Fragmento del texto:
· · · ·

Proyecto Patrimonio - 2005 | index | Pablo Neruda | Autores |
ISLA NEGRA
EN EL CORAZÓN
Rosa
Núñez Pacheco
Desde Arequipa, Perú
La autora de esta crónica
participó del X Encuentro Internacional de Escritores realizado
en el puerto de Chañaral (Región de Atacama-Chile) desde
el 24 al 27 de octubre de 2005; posteriormente realizó una
visita a las casas de Pablo Neruda. He aquí un recuento de
su viaje por aquellos parajes australes.
Y después del Encuentro en Chañaral de Las Ánimas,
los poetas partieron hacia distintas y lejanas direcciones: Colombia,
Perú, Bolivia, Argentina y Uruguay; los que nos quedamos en
Chile emprendimos una larga travesía más al sur. En
la madrugada, bajo el tiritar de las estrellas, atravesamos el desierto
silencioso de Atacama. Entre sueños lo vimos florido, desprendiendo
sus mágicos olores de añañucas y amancaes, mientras
que, como un viejo reloj de arena, el tiempo transcurría difusamente,
trayendo a nuestra memoria el cálido recuerdo de los amigos,
de sus versos, de sus vidas, de su profunda humanidad.
Más tarde, cuando el sol estaba en lo alto y la brisa marina
nos refrescaba del ligero calor de aquellos días finales de
octubre, entramos a La Serena. Ahí también había
un puerto y a medida que recorríamos la ciudad, imaginariamente
anclamos y nos dirigimos a los valles cordilleranos del oriente en
busca de la voz de una mujer visionaria que fue reconocida con el
Premio Nobel de Literatura hace cincuenta años: Gabriela Mistral.
Con su poesía fuimos adentrándonos en su Valle de Elqui,
tierra de lagares y de montañas que arden en rojo y azafrán,
y cuyo río cristalino se une serenamente con el mar.
Luego de algunas horas más de viaje llegamos a Santiago. Atravesamos
la ciudad
subterráneamente en el metro y luego desde el vigésimo
piso de un edificio pudimos apreciarla en pleno movimiento. Casi al
frente nuestro estaba el cerro San Cristóbal, en cuya ladera
se hallaba La Chascona que, junto a Isla Negra y La Sebastiana, forma
parte de las tres bellas casas náuticas que Pablo Neruda poseía
en Santiago, Isla Negra y Valparaíso, respectivamente. Cuando
la visitamos sentimos formar parte de ese barco lleno de objetos a
los que él dio vida con su palabra: Las cajitas de música,
las muñecas, los cuadros de Diego Rivera, sus muebles, sus
poemarios, su medalla del Nobel, en fin toda su vida compartida con
Matilde Urrutia.
Pero nada se compara a lo que significó llegar a Isla Negra,
su mejor barco anclado frente al mar. En su póstumo libro Confieso
que he vivido (1974), Neruda dice que luego de regresar de España
necesitaba un sitio de trabajo para escribir su Canto general.

· · · ·

Extracto de datos:

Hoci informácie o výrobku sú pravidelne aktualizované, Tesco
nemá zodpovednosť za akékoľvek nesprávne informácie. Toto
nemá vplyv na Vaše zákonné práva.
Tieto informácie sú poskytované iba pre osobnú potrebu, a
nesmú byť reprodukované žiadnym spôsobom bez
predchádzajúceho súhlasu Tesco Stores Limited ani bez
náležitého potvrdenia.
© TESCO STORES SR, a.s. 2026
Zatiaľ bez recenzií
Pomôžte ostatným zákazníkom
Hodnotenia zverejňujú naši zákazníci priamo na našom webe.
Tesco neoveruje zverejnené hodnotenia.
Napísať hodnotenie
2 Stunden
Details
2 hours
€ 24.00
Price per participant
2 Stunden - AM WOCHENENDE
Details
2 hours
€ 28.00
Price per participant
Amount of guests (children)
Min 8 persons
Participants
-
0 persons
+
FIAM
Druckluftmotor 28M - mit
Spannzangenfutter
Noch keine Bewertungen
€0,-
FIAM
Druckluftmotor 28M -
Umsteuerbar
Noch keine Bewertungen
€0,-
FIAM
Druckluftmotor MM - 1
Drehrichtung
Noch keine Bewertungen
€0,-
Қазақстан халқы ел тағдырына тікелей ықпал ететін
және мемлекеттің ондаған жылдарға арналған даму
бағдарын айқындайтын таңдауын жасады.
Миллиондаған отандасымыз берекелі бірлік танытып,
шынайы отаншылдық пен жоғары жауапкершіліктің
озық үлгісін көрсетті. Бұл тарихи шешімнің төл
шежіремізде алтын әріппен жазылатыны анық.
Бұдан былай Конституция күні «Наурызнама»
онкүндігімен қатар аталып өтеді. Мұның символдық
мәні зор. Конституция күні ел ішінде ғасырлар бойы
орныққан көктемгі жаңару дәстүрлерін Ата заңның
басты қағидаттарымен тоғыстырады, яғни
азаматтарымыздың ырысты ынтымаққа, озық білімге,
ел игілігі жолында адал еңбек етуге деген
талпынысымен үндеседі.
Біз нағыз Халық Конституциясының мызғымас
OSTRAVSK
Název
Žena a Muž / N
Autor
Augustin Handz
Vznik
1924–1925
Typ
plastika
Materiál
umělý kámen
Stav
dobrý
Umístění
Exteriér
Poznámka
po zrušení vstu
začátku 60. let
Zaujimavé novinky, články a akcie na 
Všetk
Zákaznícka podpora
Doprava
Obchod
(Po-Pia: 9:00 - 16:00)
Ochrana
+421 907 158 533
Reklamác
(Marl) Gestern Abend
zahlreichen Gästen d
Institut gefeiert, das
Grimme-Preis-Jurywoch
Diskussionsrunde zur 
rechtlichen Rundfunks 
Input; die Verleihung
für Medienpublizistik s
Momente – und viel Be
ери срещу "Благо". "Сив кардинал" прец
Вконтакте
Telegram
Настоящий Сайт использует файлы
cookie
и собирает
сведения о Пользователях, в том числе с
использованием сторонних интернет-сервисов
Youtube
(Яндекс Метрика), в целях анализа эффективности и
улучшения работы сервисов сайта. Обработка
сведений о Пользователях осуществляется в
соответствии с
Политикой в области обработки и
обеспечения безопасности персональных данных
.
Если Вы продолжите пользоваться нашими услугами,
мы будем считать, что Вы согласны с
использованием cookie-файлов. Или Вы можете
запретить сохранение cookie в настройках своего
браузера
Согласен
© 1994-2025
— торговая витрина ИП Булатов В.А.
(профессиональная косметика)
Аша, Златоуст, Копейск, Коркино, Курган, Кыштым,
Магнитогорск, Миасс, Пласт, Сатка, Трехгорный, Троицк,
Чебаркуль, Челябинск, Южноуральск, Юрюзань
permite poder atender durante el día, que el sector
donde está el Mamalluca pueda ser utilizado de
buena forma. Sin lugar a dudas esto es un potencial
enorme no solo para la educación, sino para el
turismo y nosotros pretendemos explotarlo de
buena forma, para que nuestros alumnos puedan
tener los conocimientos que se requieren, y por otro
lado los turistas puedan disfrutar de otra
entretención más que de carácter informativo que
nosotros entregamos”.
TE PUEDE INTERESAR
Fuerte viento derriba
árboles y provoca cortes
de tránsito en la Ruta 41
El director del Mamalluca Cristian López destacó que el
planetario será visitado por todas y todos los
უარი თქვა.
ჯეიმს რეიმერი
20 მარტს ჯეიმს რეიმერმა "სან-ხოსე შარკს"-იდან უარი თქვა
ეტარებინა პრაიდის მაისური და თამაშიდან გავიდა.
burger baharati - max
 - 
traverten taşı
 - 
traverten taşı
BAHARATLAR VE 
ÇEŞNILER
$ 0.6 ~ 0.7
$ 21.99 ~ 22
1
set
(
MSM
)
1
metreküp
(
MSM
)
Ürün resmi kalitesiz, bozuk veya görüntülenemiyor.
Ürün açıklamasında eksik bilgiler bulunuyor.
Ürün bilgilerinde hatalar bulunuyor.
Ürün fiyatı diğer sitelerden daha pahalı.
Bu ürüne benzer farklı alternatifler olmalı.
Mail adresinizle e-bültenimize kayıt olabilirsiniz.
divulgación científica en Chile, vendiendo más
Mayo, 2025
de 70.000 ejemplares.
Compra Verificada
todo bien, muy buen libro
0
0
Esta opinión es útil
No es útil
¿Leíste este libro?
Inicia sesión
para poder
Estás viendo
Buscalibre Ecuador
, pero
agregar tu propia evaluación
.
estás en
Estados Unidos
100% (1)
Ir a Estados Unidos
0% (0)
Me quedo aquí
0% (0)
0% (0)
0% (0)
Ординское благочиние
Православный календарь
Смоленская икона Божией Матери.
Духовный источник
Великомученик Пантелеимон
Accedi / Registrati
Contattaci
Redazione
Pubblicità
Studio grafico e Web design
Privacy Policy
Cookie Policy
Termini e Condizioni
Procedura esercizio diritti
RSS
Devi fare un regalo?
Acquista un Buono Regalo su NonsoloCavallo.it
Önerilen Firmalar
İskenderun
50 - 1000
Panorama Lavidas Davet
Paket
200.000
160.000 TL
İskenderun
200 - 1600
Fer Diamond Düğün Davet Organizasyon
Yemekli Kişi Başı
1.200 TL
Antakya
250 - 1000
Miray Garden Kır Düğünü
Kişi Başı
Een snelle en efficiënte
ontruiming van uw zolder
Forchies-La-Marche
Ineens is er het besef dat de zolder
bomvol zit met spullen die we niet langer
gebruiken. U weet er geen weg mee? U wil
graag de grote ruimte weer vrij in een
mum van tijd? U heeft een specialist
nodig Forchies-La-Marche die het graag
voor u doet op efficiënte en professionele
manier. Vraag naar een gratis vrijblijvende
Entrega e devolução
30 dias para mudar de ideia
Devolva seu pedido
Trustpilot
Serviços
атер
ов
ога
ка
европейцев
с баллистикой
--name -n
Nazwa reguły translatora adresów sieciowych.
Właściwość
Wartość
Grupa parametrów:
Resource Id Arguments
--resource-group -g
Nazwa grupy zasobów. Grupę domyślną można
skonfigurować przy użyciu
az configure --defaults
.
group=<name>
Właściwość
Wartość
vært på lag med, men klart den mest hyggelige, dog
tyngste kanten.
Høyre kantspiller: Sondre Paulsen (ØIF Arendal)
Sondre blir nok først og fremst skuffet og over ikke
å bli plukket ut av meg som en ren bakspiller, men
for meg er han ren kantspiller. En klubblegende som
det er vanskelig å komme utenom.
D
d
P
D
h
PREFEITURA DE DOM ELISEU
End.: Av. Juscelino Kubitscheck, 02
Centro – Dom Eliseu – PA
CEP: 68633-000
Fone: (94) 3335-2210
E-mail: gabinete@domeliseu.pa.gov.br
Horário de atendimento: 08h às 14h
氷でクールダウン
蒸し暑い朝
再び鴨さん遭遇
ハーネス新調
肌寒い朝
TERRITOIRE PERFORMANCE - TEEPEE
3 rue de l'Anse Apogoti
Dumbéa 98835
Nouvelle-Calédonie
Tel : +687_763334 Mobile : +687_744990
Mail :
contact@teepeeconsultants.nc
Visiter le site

· · · ·

Preguntas por responder:
1 - Según la crónica, ¿en qué puerto se realizó el X Encuentro Internacional de Escritores?
2 - Por favor, copia de la crónica el pasaje que va desde "Pero nada se" hasta "su Canto general.", sin cambiar nada.

Respuestas escritas:
1 - En el puerto de Chañaral, en la Región de Atacama, Chile.

2 -
Pero nada se compara a lo que significó llegar a Isla Negra,
su mejor barco anclado frente al mar. En su póstumo libro Confieso
que he vivido (1974), Neruda dice que luego de regresar de España
necesitaba un sitio de trabajo para escribir su Canto general.